If you want the low boy, the cheapest way to get into a Graco is the 395. The PC stands for Pro Connect. It's Graco's proprietary fluid section service procedure. I was incorrect in that the 390 was not evplosion proof - all the new models are. You're going to have to go to a paint supplier more than likely to purchase this unit. I'd open an account when you purchase it to get better pricing and get contractor pricing on materials too. They might ask you about upcoming jobs to project your spending habits. The 390 will more than do the job if you can do the stand model. Keep in mind if you're running 100' of hose on an exterior, you're probably only going to have to move the pump once while painting. 

Sent from my SM-G900V using Tapatalk


----------



## allaboutfun (Aug 25, 2016)

Pro finish is an air assisted airless. Get you check book out. Would be overkill for drywall. For trim, you can put a fine finish (green 312) tip on and get an excellent finish. For drywall/exteriors 515 or 517 tip is very common. 

Sent from my SM-G900V using Tapatalk


----------



## WBCarpentry (Jun 19, 2015)

http://www.portlandcompressor.com/store/p-4051-graco-390-airless-paint-sprayer-special.aspx

Here you go...$700 bucks. Graco 390. Comes with a 515 tip. It's a good tip to learn to spray with and you shouldn't have runs everywhere. Once you get confident pick up a 517. That's my preferred tip for walls and ceilings.

For trim I use a 211 or 311.

This rig will last you a long time if you thoroughly clean it and store it properly.


----------



## Sleepinggiant (Jan 10, 2017)

WBCarpentry said:


> http://www.portlandcompressor.com/store/p-4051-graco-390-airless-paint-sprayer-special.aspx
> 
> Here you go...$700 bucks. Graco 390. Comes with a 515 tip. It's a good tip to learn to spray with and you shouldn't have runs everywhere. Once you get confident pick up a 517. That's my preferred tip for walls and ceilings.
> 
> ...


Thanks for the great info and link. I'll look into the difference between the 390 and 390 PC. I asked SW for a quote on the 390 PC. He quoted me $799 and any 3 tips I wanted. I'll have to make sure it was the 390 PC. Boy is everything complicated these days!  

"Losers focus on winners, winners focus on winning" TB12


----------



## allaboutfun (Aug 25, 2016)

Make sure it comes with a 2 finger gun and not the 4 finger gun. It should come with a 2 finger, but swap it out if you can. 

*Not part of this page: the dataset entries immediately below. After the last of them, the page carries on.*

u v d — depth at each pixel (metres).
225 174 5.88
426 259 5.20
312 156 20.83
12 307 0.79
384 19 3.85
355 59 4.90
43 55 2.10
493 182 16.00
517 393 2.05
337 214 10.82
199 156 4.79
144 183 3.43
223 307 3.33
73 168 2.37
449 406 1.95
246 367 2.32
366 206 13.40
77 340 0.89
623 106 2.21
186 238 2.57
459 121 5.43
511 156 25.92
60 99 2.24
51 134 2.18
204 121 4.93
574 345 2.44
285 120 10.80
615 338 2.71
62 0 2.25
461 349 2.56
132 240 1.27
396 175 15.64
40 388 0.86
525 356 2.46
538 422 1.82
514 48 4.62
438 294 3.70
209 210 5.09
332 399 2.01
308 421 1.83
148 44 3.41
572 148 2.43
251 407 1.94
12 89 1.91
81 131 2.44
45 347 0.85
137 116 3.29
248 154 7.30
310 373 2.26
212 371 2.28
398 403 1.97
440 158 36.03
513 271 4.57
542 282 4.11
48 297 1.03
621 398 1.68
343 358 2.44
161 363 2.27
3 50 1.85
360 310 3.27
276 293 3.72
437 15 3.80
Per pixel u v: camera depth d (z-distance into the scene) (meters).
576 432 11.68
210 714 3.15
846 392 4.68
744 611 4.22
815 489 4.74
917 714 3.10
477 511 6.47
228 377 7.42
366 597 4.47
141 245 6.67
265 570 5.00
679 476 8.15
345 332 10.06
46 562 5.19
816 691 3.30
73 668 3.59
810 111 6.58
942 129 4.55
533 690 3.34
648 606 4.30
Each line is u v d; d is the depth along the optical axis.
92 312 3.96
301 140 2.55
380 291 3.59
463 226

Sent from my SM-G900V using Tapatalk


----------



## Caslon (Dec 15, 2007)

Don't forget to purchase a 3' whip hose.

http://www.portlandcompressor.com/store/p-36-graco-airless-whip-hose-316-x-3.aspx

One beef I have with Graco products is their Pump Armor 1 Qt. for $8.97. 
It's a one shot deal, not concentrated. You can buy a quart of concentrated Pump Saver Plus for $9.99 which makes 8 GALLONS !!!!

http://www.gleempaint.com/pumsavlubcor.html


----------



## Caslon (Dec 15, 2007)

allaboutfun said:


> Make sure it comes with a 2 finger gun and not the 4 finger gun. It should come with a 2 finger, but swap it out if you can.


Agreed. I've not needed to buy the newer model Graco guns. It looks as if the newer Graco 2 finger guns are pretty neato.

http://www.gleempaint.com/asm-graco-500-contractor-gun.html

ASM makes the newer spray guns for Graco. ("A Division of Graco.")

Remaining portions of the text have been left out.